When adding to your pipeline script remember that sonar is running not on localhost from a jenkins point of view. But on a host called sonarqube. Define your pipeline step as follows:
stage('Sonar') {
steps {
sh 'mvn sonar:sonar -Dsonar.host.url=http://sonarqube:9000'
}
}
Dockerhub : https://hub.docker.com/r/sonatype/nexus3
docker run \
-d \
-p 18081:8081 \
-p 18082:8082 \
-p 18083:8083 \
-v nexus3_data:/nexus-data \
--network=local-cicd-network \
--restart=unless-stopped \
--name nexus3 \
sonatype/nexus3
For local development we need to setup maven to use our local installed nexus as the maven central proxy.
<settings>
<mirrors>
<mirror>
<!--This sends everything else to /public -->
<id>nexus</id>
<mirrorOf>*</mirrorOf>
<url>http://localhost:18081/repository/maven-central/</url>
</mirror>
</mirrors>
<profiles>
<profile>
<id>nexus</id>
<!--Enable snapshots for the built in central repo to direct -->
<!--all requests to nexus via the mirror -->
<repositories>
<repository>
<id>central</id>
<url>http://central</url>
<releases><enabled>true</enabled></releases>
<snapshots><enabled>true</enabled></snapshots>
</repository>
</repositories>
<pluginRepositories>
<pluginRepository>
<id>central</id>
<url>http://central</url>
<releases><enabled>true</enabled></releases>
<snapshots><enabled>true</enabled></snapshots>
</pluginRepository>
</pluginRepositories>
</profile>
</profiles>
<activeProfiles>
<!--make the profile active all the time -->
<activeProfile>nexus</activeProfile>
</activeProfiles>
</settings>
For Jenkins maven builds to use the Nexus repository 2 separate changes need to be made.

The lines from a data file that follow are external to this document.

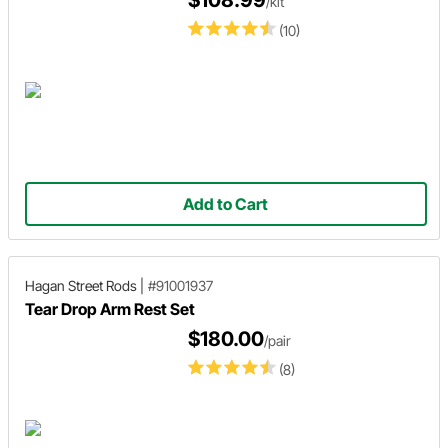
$108.99
/kit
(10)
Add to Cart
Hagan Street Rods
|
#91001937
Tear Drop Arm Rest Set
$180.00
/pair
(8)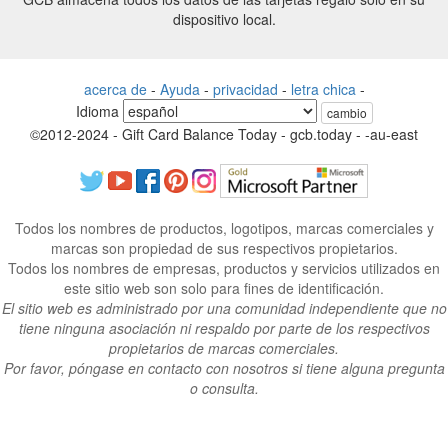
dispositivo local.
acerca de
-
Ayuda
-
privacidad
-
letra chica
-
Idioma
cambio
©2012-2024 - Gift Card Balance Today - gcb.today - -au-east
Todos los nombres de productos, logotipos, marcas comerciales y
marcas son propiedad de sus respectivos propietarios.
Todos los nombres de empresas, productos y servicios utilizados en
este sitio web son solo para fines de identificación.
El sitio web es administrado por una comunidad independiente que no
tiene ninguna asociación ni respaldo por parte de los respectivos
propietarios de marcas comerciales.
Por favor, póngase en contacto con nosotros si tiene alguna pregunta
o consulta.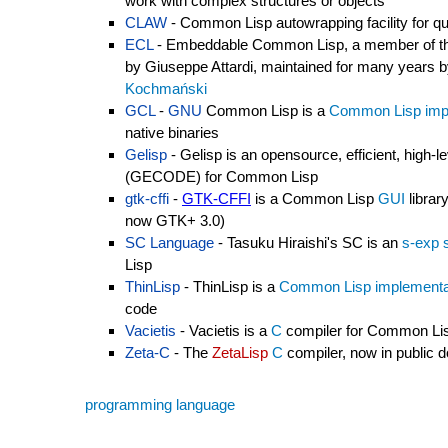
work with complex structures or objects
CLAW
- Common Lisp autowrapping facility for qu
ECL
- Embeddable Common Lisp, a member of t
by Giuseppe Attardi, maintained for many years 
Kochmański
GCL
-
GNU
Common Lisp is a
Common Lisp imp
native binaries
Gelisp
- Gelisp is an opensource, efficient, high
(GECODE) for Common Lisp
gtk-cffi
-
GTK-CFFI
is a Common Lisp
GUI
librar
now GTK+ 3.0)
SC Language
- Tasuku Hiraishi's SC is an
s-exp 
Lisp
ThinLisp
- ThinLisp is a
Common Lisp implementa
code
Vacietis
- Vacietis is a
C
compiler for Common Li
Zeta-C
- The
ZetaLisp
C
compiler, now in public 
programming language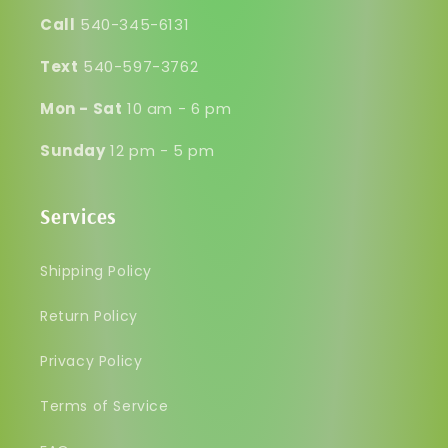
Call
540-345-6131
Text
540-597-3762
Mon - Sat
10 am - 6 pm
Sunday
12 pm - 5 pm
Services
Shipping Policy
Return Policy
Privacy Policy
Terms of Service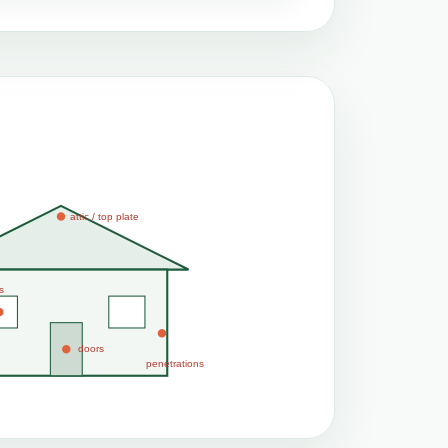
attic / top plate
s
doors
penetrations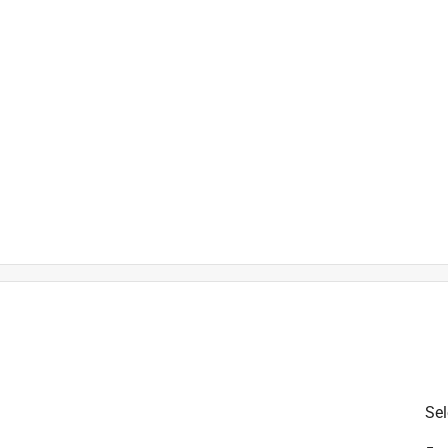
is product.
Sel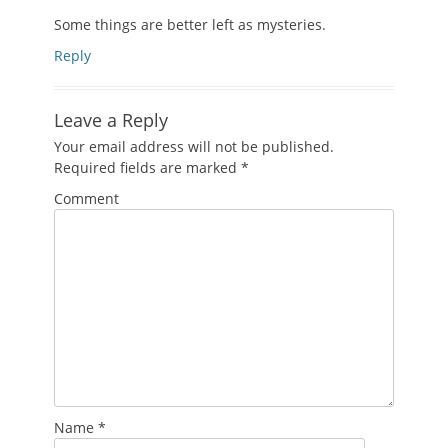
Some things are better left as mysteries.
Reply
Leave a Reply
Your email address will not be published.
Required fields are marked
*
Comment
Name
*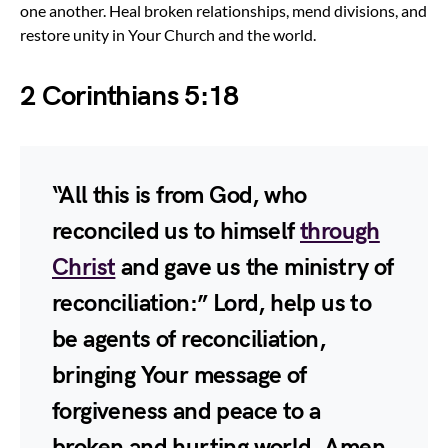
one another. Heal broken relationships, mend divisions, and
restore unity in Your Church and the world.
2 Corinthians 5:18
“All this is from God, who
reconciled us to himself
through
Christ
and gave us the ministry of
reconciliation:” Lord, help us to
be agents of reconciliation,
bringing Your message of
forgiveness and peace to a
broken and hurting world. Amen.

First the maven agent used in the pipeline definition should also connect to the docker network. Change your Jenkins file as follows:
agent {
docker {
image 'maven:3.6.1-jdk-12'
args '-v /root/.m2:/root/.m2 --network=local-cicd-network'
}
}
This allows the maven docker image to reach the nexus host. Next step is to actually have maven use the nexus repository. The maven docker is configured to use the local folder '/root/.m2' as its maven folder. In that local folder add the following settings.xml file.
<settings>
<mirrors>
<mirror>
<!--This sends everything else to /public -->
<id>nexus</id>
<mirrorOf>*</mirrorOf>
<url>http://nexus3:8081/repository/maven-central/</url>
</mirror>
</mirrors>
<profiles>
<profile>
<id>nexus</id>
<!--Enable snapshots for the built in central repo to direct -->
<!--all requests to nexus via the mirror -->
<repositories>
<repository>
<id>central</id>
<url>http://central</url>
<releases><enabled>true</enabled></releases>
<snapshots><enabled>true</enabled></snapshots>
</repository>
</repositories>
<pluginRepositories>
<pluginRepository>
<id>central</id>
<url>http://central</url>
<releases><enabled>true</enabled></releases>
<snapshots><enabled>true</enabled></snapshots>
</pluginRepository>
</pluginRepositories>
</profile>
</profiles>
<activeProfiles>
<!--make the profile active all the time -->
<activeProfile>nexus</activeProfile>
</activeProfiles>
</settings>
Note: Need to find a better place for the .m2 folder.